# Dog days are here?



## mrfishohio (Apr 5, 2004)

Seems like it to me, got up at 4:15 AM Sunday to go fishing. Had a pretty long drive to another not so secret location (the fish *do* know about this one  ). Sat boiling in the sun after getting wet from a light rain in the dark. Hot & humid, didn't see anyone catching fish either.  I got skunked, Dave managed a gar.


----------



## sliprig (Apr 6, 2004)

Nows a good time to catch up on that honey-do list. We'll hit it hard in a couple of months.

Sliprig


----------



## Gary (Apr 14, 2004)

if anyone has figured out how to actually hook gar with regularity and would like to share the info, we could all go catch the heck out of them. They sure are biting just about anything you throw out there right now.

--Gary


----------



## flathunter (Apr 5, 2004)

I cant even catch a freaking gar right now....Better times are comming. I caught my biggest fish ever in August.


----------



## Rooster (Apr 8, 2004)

I've read that you can catch gar on braided nylon rope (no hook), but have never tried.


----------



## lark101_1999 (Apr 12, 2004)

i think i have the fix for catching gar no hook needed use whit nylon rope the kind u use for pull strings in lawnmowers tie a knot in one end then cut off about 4 inches from knot un rasvel the rope so it looks like a big hair ball tie line below knot with a sinker then fish for the toothy critters no need for hook settes just reel the fish in


----------



## winkstyle (Jun 9, 2004)

i catch gar all the time on twister tails the trick is once you feel them hit its like a lil smack stop realing then you will feel them swim off set the hook.i also sight fish for them with poppers they jump like no other.


----------



## UFM82 (Apr 6, 2004)

Do not, I repeat, do not set the hook for at least a minute after they hit. If you have ever watched a gar feed, it takes them a long time to orient a bait in their mouth so they can swallow it. I have found that letting them run for even 2 minutes drastically increases hook-ups. It takes a while for them to actually eat the bait. You may get lucky and tangle up in their teeth, but I have hooked many in the mouth by letting them go for a long time. 
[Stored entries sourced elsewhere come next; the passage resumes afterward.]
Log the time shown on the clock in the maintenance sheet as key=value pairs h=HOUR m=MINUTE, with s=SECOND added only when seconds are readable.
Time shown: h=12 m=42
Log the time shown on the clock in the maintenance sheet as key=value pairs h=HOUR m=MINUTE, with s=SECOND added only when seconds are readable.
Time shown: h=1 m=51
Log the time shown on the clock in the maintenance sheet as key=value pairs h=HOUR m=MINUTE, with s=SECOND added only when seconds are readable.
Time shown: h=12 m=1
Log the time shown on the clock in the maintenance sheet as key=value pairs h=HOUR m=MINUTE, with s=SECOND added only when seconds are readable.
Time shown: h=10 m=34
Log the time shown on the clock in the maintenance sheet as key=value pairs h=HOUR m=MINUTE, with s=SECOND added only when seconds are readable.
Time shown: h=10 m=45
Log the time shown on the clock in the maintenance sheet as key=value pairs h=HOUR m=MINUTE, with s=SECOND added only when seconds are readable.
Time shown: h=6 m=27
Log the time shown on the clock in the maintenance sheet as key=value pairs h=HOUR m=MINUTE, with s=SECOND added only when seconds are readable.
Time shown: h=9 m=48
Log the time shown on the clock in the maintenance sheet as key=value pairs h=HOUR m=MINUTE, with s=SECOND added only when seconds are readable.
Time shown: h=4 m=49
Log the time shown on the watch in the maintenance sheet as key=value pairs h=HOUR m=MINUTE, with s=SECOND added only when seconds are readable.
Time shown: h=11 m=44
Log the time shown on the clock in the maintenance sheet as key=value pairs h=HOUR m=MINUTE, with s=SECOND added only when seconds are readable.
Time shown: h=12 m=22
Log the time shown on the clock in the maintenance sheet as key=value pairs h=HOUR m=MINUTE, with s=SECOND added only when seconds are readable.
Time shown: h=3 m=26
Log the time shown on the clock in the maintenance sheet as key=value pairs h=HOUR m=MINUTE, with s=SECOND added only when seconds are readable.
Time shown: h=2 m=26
And they do fight well if you hook the bigger ones. Just so hard to get unhooked. Their teeth are like needles.

UFM82


----------



## Fish4Fun (Apr 6, 2004)

I want to catch a gar were is the best chances in central ohio?

I know what you mean about dog days it has been tought. I got my lights rigid up on the boat and iam going to start hunting the night time bass and seye action its alot cooler and i can go after work on 2nd shift.


----------